Les conditions de versement

Pour ouvrir aux ayants droit la possibilité de percevoir ce capital décès, le salarié décédé devait être, moins de 3 mois avant son décès soit :

- en activité salariée lui permettant l’ouverture des droits à l’assurance maladie

- chômeur indemnisé par Pôle Emploi – qui garde le bénéfice du maintien de droit à l’assurance décès pendant toute la durée de son indemnisation et les 12 mois suivants

- titulaire d’une pension d’invalidité ou rente d’accident du travail ou de maladie professionnelle avec un taux correspondant à une IPP – Incapacité Physique Permanente – d’au moins 66,66 %

- en situation de maintien de droit

Les ayants droit pouvant bénéficier du capital décès

1) En cas de bénéficiaires prioritaires

Le capital décès est versé au bénéficiaire prioritaire qui était à la charge effective, totale et permanente du défunt au jour de son décès.

S’il existe plusieurs bénéficiaires prioritaires du capital décès, il est versé dans l’ordre de préférence suivant :

- au conjoint ou au partenaire qui était lié par un PACS – Pacte Civil de Solidarité

- à défaut, aux enfants

- à défaut, aux ascendants

En cas de plusieurs bénéficiaires prioritaires de même niveau, le montant du capital est réparti entre eux en parts égales.

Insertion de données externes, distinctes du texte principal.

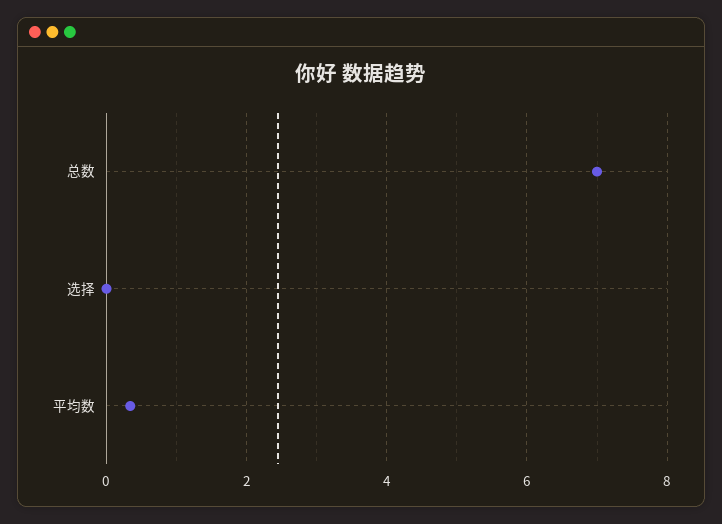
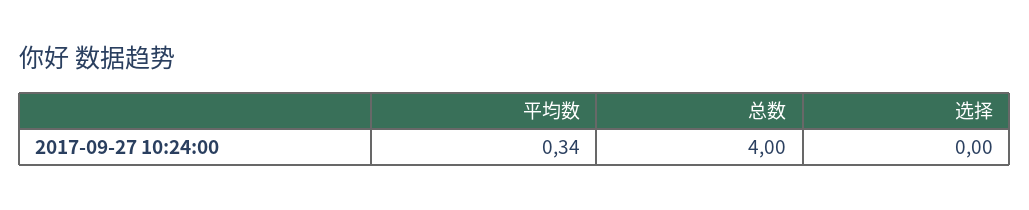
  {
-   "总数": 7,
+   "总数": 4,
    "选择": 0,
    "平均数": 0.34
  }

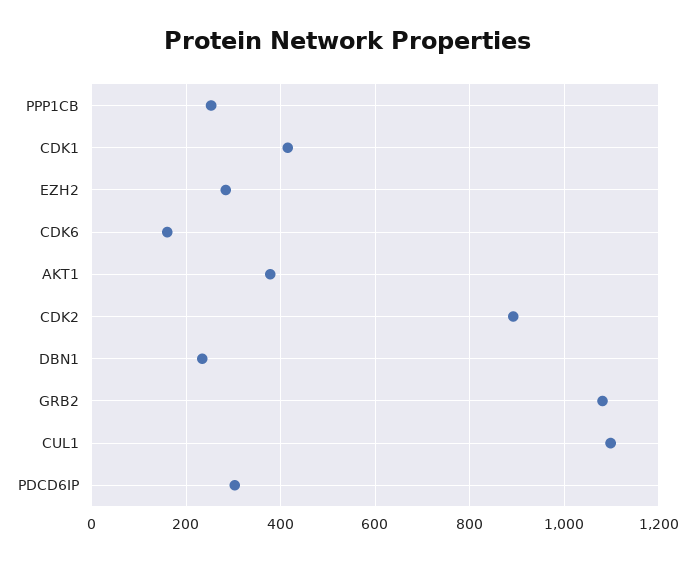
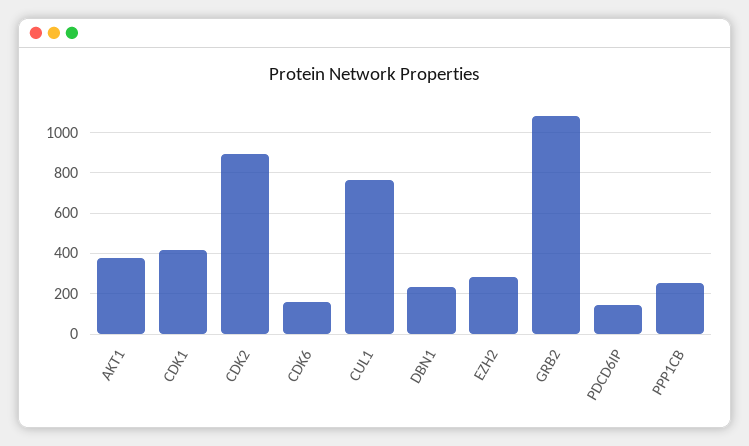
  {
    "PPP1CB": 260,
    "CDK1": 420,
    "EZH2": 280,
    "CDK6": 160,
    "AKT1": 380,
    "CDK2": 900,
    "DBN1": 240,
    "GRB2": 1080,
-   "CUL1": 1100,
+   "CUL1": 750,
-   "PDCD6IP": 300
+   "PDCD6IP": 150
  }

2) En cas d’absence de bénéficiaire prioritaire

S’il n’existe pas de bénéficiaire prioritaire à la charge effective du salarié décédé ou si aucun bénéficiaire prioritaire n’a demandé le versement du capital décès dans le mois du décès, il est versé dans l’ordre de préférence suivant :

- au conjoint non séparé, ou au partenaire d’un PACS – Pacte Civil de Solidarité

- à défaut : aux enfants

- à défaut : aux ascendants

En cas de plusieurs bénéficiaires de même niveau, le montant du capital est réparti entre eux en parts égales.

Les bénéficiaires non prioritaires du capital décès disposent d’un délai de 2 ans maximum, à compter de la date du décès du salarié, pour demander le capital décès.

Le montant du capital décès

Le montant du capital décès est fixé forfaitairement à 3400 €. Ce montant sera revalorisé tous les ans au 1er avril en fonction de l’inflation des prix hors tabac.

Le montant du capital décès n’est pas soumis à la CSG – Contribution Sociale Généralisée, à la CRDS – Contribution au Remboursement de la Dette Sociale, aux cotisations de sécurité sociale, ni à l’impôt sur les successions.

La procédure de la demande du capital décès

Les bénéficiaires, prioritaires ou non, doivent formuler leur demande du versement du capital auprès de la CPAM – Caisse Primaire d’Assurance Maladie – dont relevait le défunt sur le formulaire CERFA 10431*04 avec les justificatifs demandés.